- [OBJECTIVE]:
Convert every line of the records into a Markdown table with two columns, "Row" for the row number and "Entry" for the line itself, leaving out any blank lines.

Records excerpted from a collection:
▽

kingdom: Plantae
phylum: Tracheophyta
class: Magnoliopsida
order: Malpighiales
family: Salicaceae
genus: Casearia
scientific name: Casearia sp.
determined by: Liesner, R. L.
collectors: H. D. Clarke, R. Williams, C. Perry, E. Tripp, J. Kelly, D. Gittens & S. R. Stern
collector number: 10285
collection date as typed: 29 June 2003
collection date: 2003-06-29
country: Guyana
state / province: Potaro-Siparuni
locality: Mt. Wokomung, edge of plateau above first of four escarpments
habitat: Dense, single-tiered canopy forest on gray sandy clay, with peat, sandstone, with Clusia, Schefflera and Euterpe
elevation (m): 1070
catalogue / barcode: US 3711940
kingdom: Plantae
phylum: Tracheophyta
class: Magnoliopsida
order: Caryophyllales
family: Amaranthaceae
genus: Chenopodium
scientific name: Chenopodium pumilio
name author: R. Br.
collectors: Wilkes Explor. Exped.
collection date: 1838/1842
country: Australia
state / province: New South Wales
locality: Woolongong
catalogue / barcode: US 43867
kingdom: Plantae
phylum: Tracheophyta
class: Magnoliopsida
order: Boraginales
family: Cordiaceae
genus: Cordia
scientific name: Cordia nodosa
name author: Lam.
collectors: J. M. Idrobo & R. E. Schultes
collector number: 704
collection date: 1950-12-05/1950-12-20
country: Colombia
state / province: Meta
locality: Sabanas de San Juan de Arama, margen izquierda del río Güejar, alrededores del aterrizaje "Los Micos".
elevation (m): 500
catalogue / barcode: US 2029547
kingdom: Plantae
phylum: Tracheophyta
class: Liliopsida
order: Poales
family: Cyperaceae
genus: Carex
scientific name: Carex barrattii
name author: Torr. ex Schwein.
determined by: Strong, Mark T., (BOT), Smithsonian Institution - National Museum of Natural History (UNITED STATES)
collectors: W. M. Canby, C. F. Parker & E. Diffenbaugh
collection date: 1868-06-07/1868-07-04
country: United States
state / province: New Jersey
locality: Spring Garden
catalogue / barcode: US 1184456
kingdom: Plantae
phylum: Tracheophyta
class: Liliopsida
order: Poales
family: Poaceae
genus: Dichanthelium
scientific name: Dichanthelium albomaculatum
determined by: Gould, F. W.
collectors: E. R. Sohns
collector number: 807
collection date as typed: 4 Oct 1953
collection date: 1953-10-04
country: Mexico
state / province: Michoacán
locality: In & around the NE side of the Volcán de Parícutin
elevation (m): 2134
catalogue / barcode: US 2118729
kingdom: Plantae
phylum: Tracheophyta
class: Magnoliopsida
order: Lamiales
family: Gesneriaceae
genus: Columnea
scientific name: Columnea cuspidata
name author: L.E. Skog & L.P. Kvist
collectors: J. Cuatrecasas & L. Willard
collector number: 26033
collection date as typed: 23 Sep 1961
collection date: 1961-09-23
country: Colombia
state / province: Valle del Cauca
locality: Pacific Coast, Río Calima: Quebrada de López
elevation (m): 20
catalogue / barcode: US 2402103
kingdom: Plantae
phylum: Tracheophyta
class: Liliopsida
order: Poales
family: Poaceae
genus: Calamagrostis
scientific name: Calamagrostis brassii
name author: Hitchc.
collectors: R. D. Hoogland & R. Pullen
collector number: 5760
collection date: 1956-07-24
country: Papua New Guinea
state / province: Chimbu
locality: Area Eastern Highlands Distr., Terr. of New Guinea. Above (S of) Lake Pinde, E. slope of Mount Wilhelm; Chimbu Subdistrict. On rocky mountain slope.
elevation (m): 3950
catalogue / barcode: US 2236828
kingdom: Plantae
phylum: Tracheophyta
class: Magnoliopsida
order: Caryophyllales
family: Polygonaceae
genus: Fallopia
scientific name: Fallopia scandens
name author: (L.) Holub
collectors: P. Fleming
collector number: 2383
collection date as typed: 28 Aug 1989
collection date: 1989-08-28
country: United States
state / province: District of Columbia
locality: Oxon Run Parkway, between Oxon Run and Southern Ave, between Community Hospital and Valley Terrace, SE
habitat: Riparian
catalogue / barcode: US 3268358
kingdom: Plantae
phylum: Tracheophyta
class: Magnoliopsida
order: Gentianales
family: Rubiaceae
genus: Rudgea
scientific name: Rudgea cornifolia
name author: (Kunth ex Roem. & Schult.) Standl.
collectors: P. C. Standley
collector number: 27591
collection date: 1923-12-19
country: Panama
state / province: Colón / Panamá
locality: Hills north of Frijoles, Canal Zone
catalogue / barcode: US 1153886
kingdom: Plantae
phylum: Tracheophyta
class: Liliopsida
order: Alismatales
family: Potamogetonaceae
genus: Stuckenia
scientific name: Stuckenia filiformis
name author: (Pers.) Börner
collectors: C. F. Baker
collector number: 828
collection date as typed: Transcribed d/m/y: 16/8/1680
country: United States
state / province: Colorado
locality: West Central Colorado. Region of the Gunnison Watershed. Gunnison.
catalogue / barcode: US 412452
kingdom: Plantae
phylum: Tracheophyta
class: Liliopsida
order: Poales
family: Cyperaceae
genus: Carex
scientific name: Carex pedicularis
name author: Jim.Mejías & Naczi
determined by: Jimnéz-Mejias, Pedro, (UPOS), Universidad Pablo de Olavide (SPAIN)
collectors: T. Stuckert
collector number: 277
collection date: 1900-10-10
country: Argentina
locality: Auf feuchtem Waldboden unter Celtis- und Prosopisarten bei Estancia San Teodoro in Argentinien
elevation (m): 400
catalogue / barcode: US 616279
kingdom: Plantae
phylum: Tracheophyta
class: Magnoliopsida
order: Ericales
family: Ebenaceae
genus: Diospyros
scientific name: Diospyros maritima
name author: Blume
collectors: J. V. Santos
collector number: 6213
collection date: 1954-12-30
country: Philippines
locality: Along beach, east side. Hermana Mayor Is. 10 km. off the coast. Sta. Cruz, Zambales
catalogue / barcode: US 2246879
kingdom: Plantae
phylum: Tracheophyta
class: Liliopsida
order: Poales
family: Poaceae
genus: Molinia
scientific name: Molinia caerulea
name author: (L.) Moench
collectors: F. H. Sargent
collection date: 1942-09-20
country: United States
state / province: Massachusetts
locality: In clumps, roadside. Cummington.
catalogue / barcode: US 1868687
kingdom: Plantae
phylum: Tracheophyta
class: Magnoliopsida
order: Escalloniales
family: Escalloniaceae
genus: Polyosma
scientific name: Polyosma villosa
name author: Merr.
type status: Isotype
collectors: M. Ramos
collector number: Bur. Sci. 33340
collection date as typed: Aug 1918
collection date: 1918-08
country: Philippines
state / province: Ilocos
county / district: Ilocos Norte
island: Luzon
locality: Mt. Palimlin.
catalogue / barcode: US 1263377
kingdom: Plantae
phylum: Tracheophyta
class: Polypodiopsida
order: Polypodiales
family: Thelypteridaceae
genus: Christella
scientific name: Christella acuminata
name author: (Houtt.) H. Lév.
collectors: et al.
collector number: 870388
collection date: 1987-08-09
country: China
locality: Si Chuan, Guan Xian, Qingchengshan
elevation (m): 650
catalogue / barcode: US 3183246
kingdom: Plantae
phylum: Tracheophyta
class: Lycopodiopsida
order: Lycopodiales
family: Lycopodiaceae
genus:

△

- [EXPECTED OUTPUT]:
| Row | Entry |
|---|---|
| 1 | kingdom: Plantae |
| 2 | phylum: Tracheophyta |
| 3 | class: Magnoliopsida |
| 4 | order: Malpighiales |
| 5 | family: Salicaceae |
| 6 | genus: Casearia |
| 7 | scientific name: Casearia sp. |
| 8 | determined by: Liesner, R. L. |
| 9 | collectors: H. D. Clarke, R. Williams, C. Perry, E. Tripp, J. Kelly, D. Gittens & S. R. Stern |
| 10 | collector number: 10285 |
| 11 | collection date as typed: 29 June 2003 |
| 12 | collection date: 2003-06-29 |
| 13 | country: Guyana |
| 14 | state / province: Potaro-Siparuni |
| 15 | locality: Mt. Wokomung, edge of plateau above first of four escarpments |
| 16 | habitat: Dense, single-tiered canopy forest on gray sandy clay, with peat, sandstone, with Clusia, Schefflera and Euterpe |
| 17 | elevation (m): 1070 |
| 18 | catalogue / barcode: US 3711940 |
| 19 | kingdom: Plantae |
| 20 | phylum: Tracheophyta |
| 21 | class: Magnoliopsida |
| 22 | order: Caryophyllales |
| 23 | family: Amaranthaceae |
| 24 | genus: Chenopodium |
| 25 | scientific name: Chenopodium pumilio |
| 26 | name author: R. Br. |
| 27 | collectors: Wilkes Explor. Exped. |
| 28 | collection date: 1838/1842 |
| 29 | country: Australia |
| 30 | state / province: New South Wales |
| 31 | locality: Woolongong |
| 32 | catalogue / barcode: US 43867 |
| 33 | kingdom: Plantae |
| 34 | phylum: Tracheophyta |
| 35 | class: Magnoliopsida |
| 36 | order: Boraginales |
| 37 | family: Cordiaceae |
| 38 | genus: Cordia |
| 39 | scientific name: Cordia nodosa |
| 40 | name author: Lam. |
| 41 | collectors: J. M. Idrobo & R. E. Schultes |
| 42 | collector number: 704 |
| 43 | collection date: 1950-12-05/1950-12-20 |
| 44 | country: Colombia |
| 45 | state / province: Meta |
| 46 | locality: Sabanas de San Juan de Arama, margen izquierda del río Güejar, alrededores del aterrizaje "Los Micos". |
| 47 | elevation (m): 500 |
| 48 | catalogue / barcode: US 2029547 |
| 49 | kingdom: Plantae |
| 50 | phylum: Tracheophyta |
| 51 | class: Liliopsida |
| 52 | order: Poales |
| 53 | family: Cyperaceae |
| 54 | genus: Carex |
| 55 | scientific name: Carex barrattii |
| 56 | name author: Torr. ex Schwein. |
| 57 | determined by: Strong, Mark T., (BOT), Smithsonian Institution - National Museum of Natural History (UNITED STATES) |
| 58 | collectors: W. M. Canby, C. F. Parker & E. Diffenbaugh |
| 59 | collection date: 1868-06-07/1868-07-04 |
| 60 | country: United States |
| 61 | state / province: New Jersey |
| 62 | locality: Spring Garden |
| 63 | catalogue / barcode: US 1184456 |
| 64 | kingdom: Plantae |
| 65 | phylum: Tracheophyta |
| 66 | class: Liliopsida |
| 67 | order: Poales |
| 68 | family: Poaceae |
| 69 | genus: Dichanthelium |
| 70 | scientific name: Dichanthelium albomaculatum |
| 71 | determined by: Gould, F. W. |
| 72 | collectors: E. R. Sohns |
| 73 | collector number: 807 |
| 74 | collection date as typed: 4 Oct 1953 |
| 75 | collection date: 1953-10-04 |
| 76 | country: Mexico |
| 77 | state / province: Michoacán |
| 78 | locality: In & around the NE side of the Volcán de Parícutin |
| 79 | elevation (m): 2134 |
| 80 | catalogue / barcode: US 2118729 |
| 81 | kingdom: Plantae |
| 82 | phylum: Tracheophyta |
| 83 | class: Magnoliopsida |
| 84 | order: Lamiales |
| 85 | family: Gesneriaceae |
| 86 | genus: Columnea |
| 87 | scientific name: Columnea cuspidata |
| 88 | name author: L.E. Skog & L.P. Kvist |
| 89 | collectors: J. Cuatrecasas & L. Willard |
| 90 | collector number: 26033 |
| 91 | collection date as typed: 23 Sep 1961 |
| 92 | collection date: 1961-09-23 |
| 93 | country: Colombia |
| 94 | state / province: Valle del Cauca |
| 95 | locality: Pacific Coast, Río Calima: Quebrada de López |
| 96 | elevation (m): 20 |
| 97 | catalogue / barcode: US 2402103 |
| 98 | kingdom: Plantae |
| 99 | phylum: Tracheophyta |
| 100 | class: Liliopsida |
| 101 | order: Poales |
| 102 | family: Poaceae |
| 103 | genus: Calamagrostis |
| 104 | scientific name: Calamagrostis brassii |
| 105 | name author: Hitchc. |
| 106 | collectors: R. D. Hoogland & R. Pullen |
| 107 | collector number: 5760 |
| 108 | collection date: 1956-07-24 |
| 109 | country: Papua New Guinea |
| 110 | state / province: Chimbu |
| 111 | locality: Area Eastern Highlands Distr., Terr. of New Guinea. Above (S of) Lake Pinde, E. slope of Mount Wilhelm; Chimbu Subdistrict. On rocky mountain slope. |
| 112 | elevation (m): 3950 |
| 113 | catalogue / barcode: US 2236828 |
| 114 | kingdom: Plantae |
| 115 | phylum: Tracheophyta |
| 116 | class: Magnoliopsida |
| 117 | order: Caryophyllales |
| 118 | family: Polygonaceae |
| 119 | genus: Fallopia |
| 120 | scientific name: Fallopia scandens |
| 121 | name author: (L.) Holub |
| 122 | collectors: P. Fleming |
| 123 | collector number: 2383 |
| 124 | collection date as typed: 28 Aug 1989 |
| 125 | collection date: 1989-08-28 |
| 126 | country: United States |
| 127 | state / province: District of Columbia |
| 128 | locality: Oxon Run Parkway, between Oxon Run and Southern Ave, between Community Hospital and Valley Terrace, SE |
| 129 | habitat: Riparian |
| 130 | catalogue / barcode: US 3268358 |
| 131 | kingdom: Plantae |
| 132 | phylum: Tracheophyta |
| 133 | class: Magnoliopsida |
| 134 | order: Gentianales |
| 135 | family: Rubiaceae |
| 136 | genus: Rudgea |
| 137 | scientific name: Rudgea cornifolia |
| 138 | name author: (Kunth ex Roem. & Schult.) Standl. |
| 139 | collectors: P. C. Standley |
| 140 | collector number: 27591 |
| 141 | collection date: 1923-12-19 |
| 142 | country: Panama |
| 143 | state / province: Colón / Panamá |
| 144 | locality: Hills north of Frijoles, Canal Zone |
| 145 | catalogue / barcode: US 1153886 |
| 146 | kingdom: Plantae |
| 147 | phylum: Tracheophyta |
| 148 | class: Liliopsida |
| 149 | order: Alismatales |
| 150 | family: Potamogetonaceae |
| 151 | genus: Stuckenia |
| 152 | scientific name: Stuckenia filiformis |
| 153 | name author: (Pers.) Börner |
| 154 | collectors: C. F. Baker |
| 155 | collector number: 828 |
| 156 | collection date as typed: Transcribed d/m/y: 16/8/1680 |
| 157 | country: United States |
| 158 | state / province: Colorado |
| 159 | locality: West Central Colorado. Region of the Gunnison Watershed. Gunnison. |
| 160 | catalogue / barcode: US 412452 |
| 161 | kingdom: Plantae |
| 162 | phylum: Tracheophyta |
| 163 | class: Liliopsida |
| 164 | order: Poales |
| 165 | family: Cyperaceae |
| 166 | genus: Carex |
| 167 | scientific name: Carex pedicularis |
| 168 | name author: Jim.Mejías & Naczi |
| 169 | determined by: Jimnéz-Mejias, Pedro, (UPOS), Universidad Pablo de Olavide (SPAIN) |
| 170 | collectors: T. Stuckert |
| 171 | collector number: 277 |
| 172 | collection date: 1900-10-10 |
| 173 | country: Argentina |
| 174 | locality: Auf feuchtem Waldboden unter Celtis- und Prosopisarten bei Estancia San Teodoro in Argentinien |
| 175 | elevation (m): 400 |
| 176 | catalogue / barcode: US 616279 |
| 177 | kingdom: Plantae |
| 178 | phylum: Tracheophyta |
| 179 | class: Magnoliopsida |
| 180 | order: Ericales |
| 181 | family: Ebenaceae |
| 182 | genus: Diospyros |
| 183 | scientific name: Diospyros maritima |
| 184 | name author: Blume |
| 185 | collectors: J. V. Santos |
| 186 | collector number: 6213 |
| 187 | collection date: 1954-12-30 |
| 188 | country: Philippines |
| 189 | locality: Along beach, east side. Hermana Mayor Is. 10 km. off the coast. Sta. Cruz, Zambales |
| 190 | catalogue / barcode: US 2246879 |
| 191 | kingdom: Plantae |
| 192 | phylum: Tracheophyta |
| 193 | class: Liliopsida |
| 194 | order: Poales |
| 195 | family: Poaceae |
| 196 | genus: Molinia |
| 197 | scientific name: Molinia caerulea |
| 198 | name author: (L.) Moench |
| 199 | collectors: F. H. Sargent |
| 200 | collection date: 1942-09-20 |
| 201 | country: United States |
| 202 | state / province: Massachusetts |
| 203 | locality: In clumps, roadside. Cummington. |
| 204 | catalogue / barcode: US 1868687 |
| 205 | kingdom: Plantae |
| 206 | phylum: Tracheophyta |
| 207 | class: Magnoliopsida |
| 208 | order: Escalloniales |
| 209 | family: Escalloniaceae |
| 210 | genus: Polyosma |
| 211 | scientific name: Polyosma villosa |
| 212 | name author: Merr. |
| 213 | type status: Isotype |
| 214 | collectors: M. Ramos |
| 215 | collector number: Bur. Sci. 33340 |
| 216 | collection date as typed: Aug 1918 |
| 217 | collection date: 1918-08 |
| 218 | country: Philippines |
| 219 | state / province: Ilocos |
| 220 | county / district: Ilocos Norte |
| 221 | island: Luzon |
| 222 | locality: Mt. Palimlin. |
| 223 | catalogue / barcode: US 1263377 |
| 224 | kingdom: Plantae |
| 225 | phylum: Tracheophyta |
| 226 | class: Polypodiopsida |
| 227 | order: Polypodiales |
| 228 | family: Thelypteridaceae |
| 229 | genus: Christella |
| 230 | scientific name: Christella acuminata |
| 231 | name author: (Houtt.) H. Lév. |
| 232 | collectors: et al. |
| 233 | collector number: 870388 |
| 234 | collection date: 1987-08-09 |
| 235 | country: China |
| 236 | locality: Si Chuan, Guan Xian, Qingchengshan |
| 237 | elevation (m): 650 |
| 238 | catalogue / barcode: US 3183246 |
| 239 | kingdom: Plantae |
| 240 | phylum: Tracheophyta |
| 241 | class: Lycopodiopsida |
| 242 | order: Lycopodiales |
| 243 | family: Lycopodiaceae |
| 244 | genus: |